New Summer Courses Available
Stressed by your course load? Worried about your GPA? Concerned about being on track for graduation? Wanting to take a lighter course load next year – especially if you will be starting Senior IS or taking on the challenge of Student Teaching? Wishing you could focus on just one class and do well in it? Looking for something to give your summer focus and a sense of accomplishment? Just wanting to stay connected with Wooster faculty and students over the summer?
The College of Wooster is pleased to announce new fully-remote Summer Sessions for 2022. We are offering ten courses, all of which meet requirements that count toward graduation. All courses will be taught remotely, using a combination of synchronous and asynchronous modes of learning. Some class schedules will be flexible, to allow for your work schedule and/or different time zones. All classes will earn a full Wooster credit (1.000), so there is no need to worry about the paperwork or costs of transferring credits in from other institutions. Classes last for 4 or 6 weeks, giving you plenty of time to relax before the fall semester begins. Best of all, you will be working with Wooster faculty and other Wooster students on courses directly related to your Wooster curriculum requirements. If you need to take a class this summer, why not make it a Wooster class?
For these ten special summer session courses, The College of Wooster is offering a significant tuition discount. For each course credit, tuition will be $2,600, discounted from the usual summer tuition price of $3,150. On top of that, need-based financial aid will be available, based on your FAFSA status. Students may take up to two courses in the summer session.
For more information, please contact Prof. Hettinger, Director of the Wooster Summer Sessions: firstname.lastname@example.org.
Choose from these 10 Courses:
Instructor: C. Horr
Meeting info: MWF 9:30-10:50 am. plus asynchronous class recordings and small group consultations.

Given information:

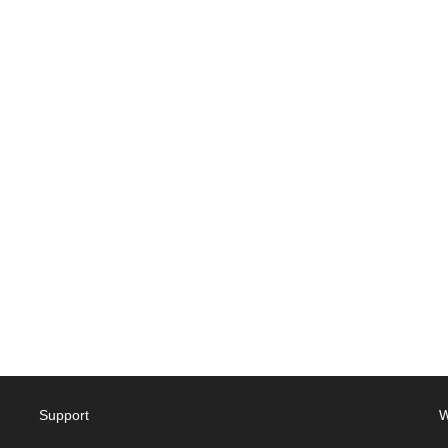
Support
W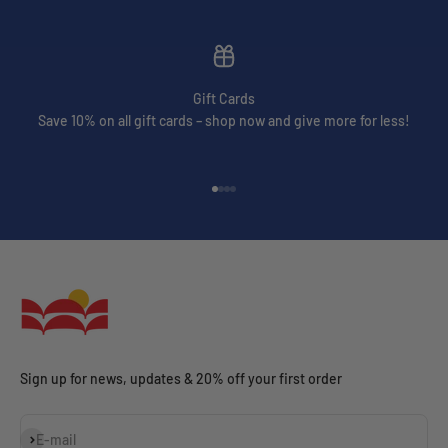
Gift Cards
Save 10% on all gift cards – shop now and give more for less!
Go to item 1
Go to item 2
Go to item 3
Go to item 4
Sign up for news, updates & 20% off your first order
Subscribe
E-mail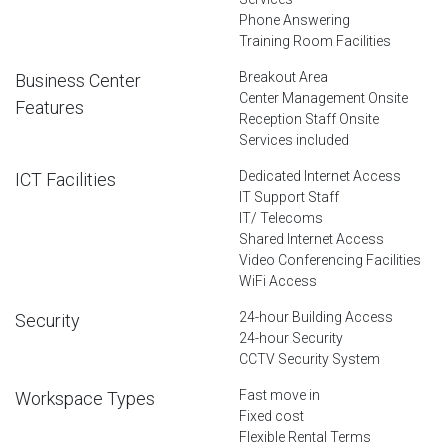
Phone Answering
Training Room Facilities
Breakout Area
Business Center
Center Management Onsite
Features
Reception Staff Onsite
Services included
Dedicated Internet Access
ICT Facilities
IT Support Staff
IT/ Telecoms
Shared Internet Access
Video Conferencing Facilities
WiFi Access
24-hour Building Access
Security
24-hour Security
CCTV Security System
Fast move in
Workspace Types
Fixed cost
Flexible Rental Terms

Problem:
Using the summer courses announcement, answer these:
1. How many weeks do the classes last?
2. What is the discounted tuition for each course credit?
3. How many courses may a student take in the summer session?

Answer to this task:
1. 4 or 6 weeks
2. $2,600
3. Up to two